Top of Available data
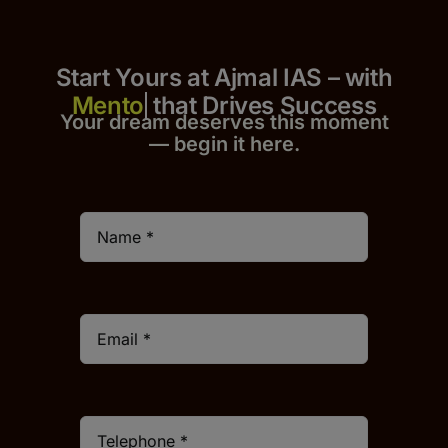
Start Yours at Ajmal IAS – with
that Drives Success
Your dream deserves this moment
— begin it h
er
e.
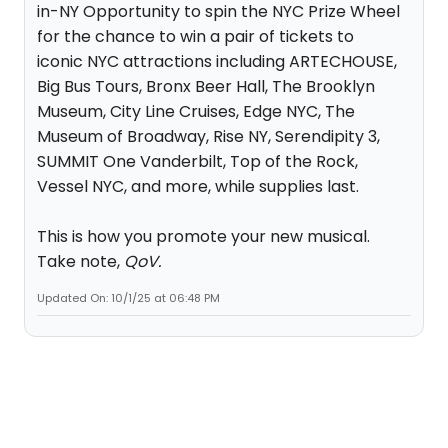
in-NY Opportunity to spin the NYC Prize Wheel
for the chance to win a pair of tickets to
iconic NYC attractions including ARTECHOUSE,
Big Bus Tours, Bronx Beer Hall, The Brooklyn
Museum, City Line Cruises, Edge NYC, The
Museum of Broadway, Rise NY, Serendipity 3,
SUMMIT One Vanderbilt, Top of the Rock,
Vessel NYC, and more, while supplies last.
This is how you promote your new musical.
Take note,
QoV.
Updated On: 10/1/25 at 06:48 PM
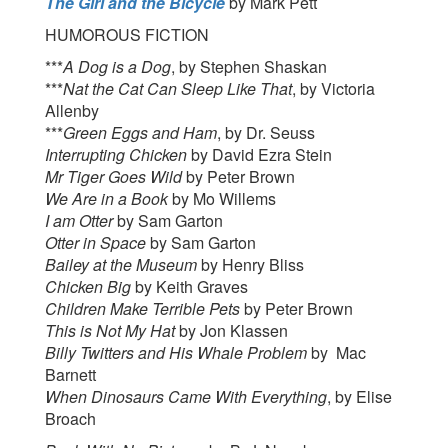
The Girl and the Bicycle
by Mark Pett
HUMOROUS FICTION
***
A Dog is a Dog
, by Stephen Shaskan
***
Nat the Cat Can Sleep Like That
, by Victoria
Allenby
***
Green Eggs and Ham
, by Dr. Seuss
Interrupting Chicken
by David Ezra Stein
Mr Tiger Goes Wild
by Peter Brown
We Are in a Book
by Mo Willems
I am Otter
by Sam Garton
Otter in Space
by Sam Garton
Bailey at the Museum
by Henry Bliss
Chicken Big
by Keith Graves
Children Make Terrible Pets
by Peter Brown
This is Not My Hat
by Jon Klassen
Billy Twitters and His Whale Problem
by Mac
Barnett
When Dinosaurs Came With Everything
, by Elise
Broach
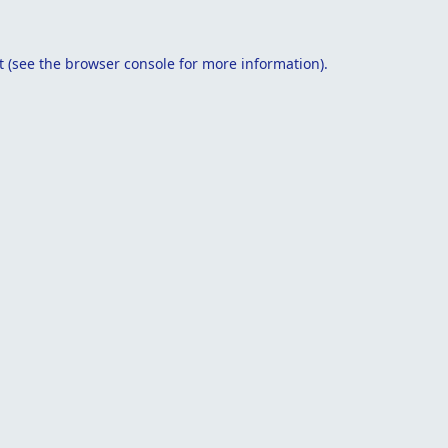
t
(see the
browser console
for more information).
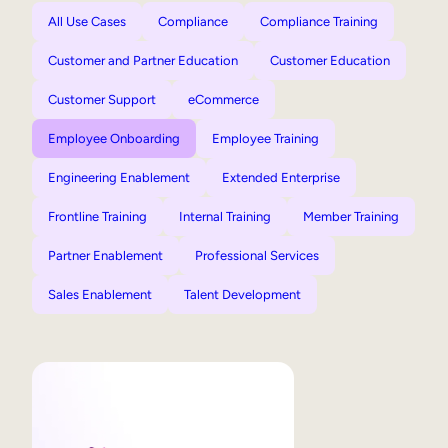
All Use Cases
Compliance
Compliance Training
Customer and Partner Education
Customer Education
Customer Support
eCommerce
Employee Onboarding
Employee Training
Engineering Enablement
Extended Enterprise
Frontline Training
Internal Training
Member Training
Partner Enablement
Professional Services
Sales Enablement
Talent Development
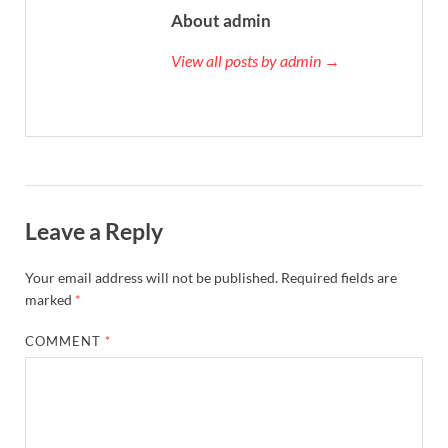
About admin
View all posts by admin →
Leave a Reply
Your email address will not be published.
Required fields are
marked
*
COMMENT
*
Bottom of Available data
### Task brief
Search the data above for the word "Training" and show every line that has it.

### Solved problem
Compliance Training
Employee Training
Frontline Training
Internal Training
Member Training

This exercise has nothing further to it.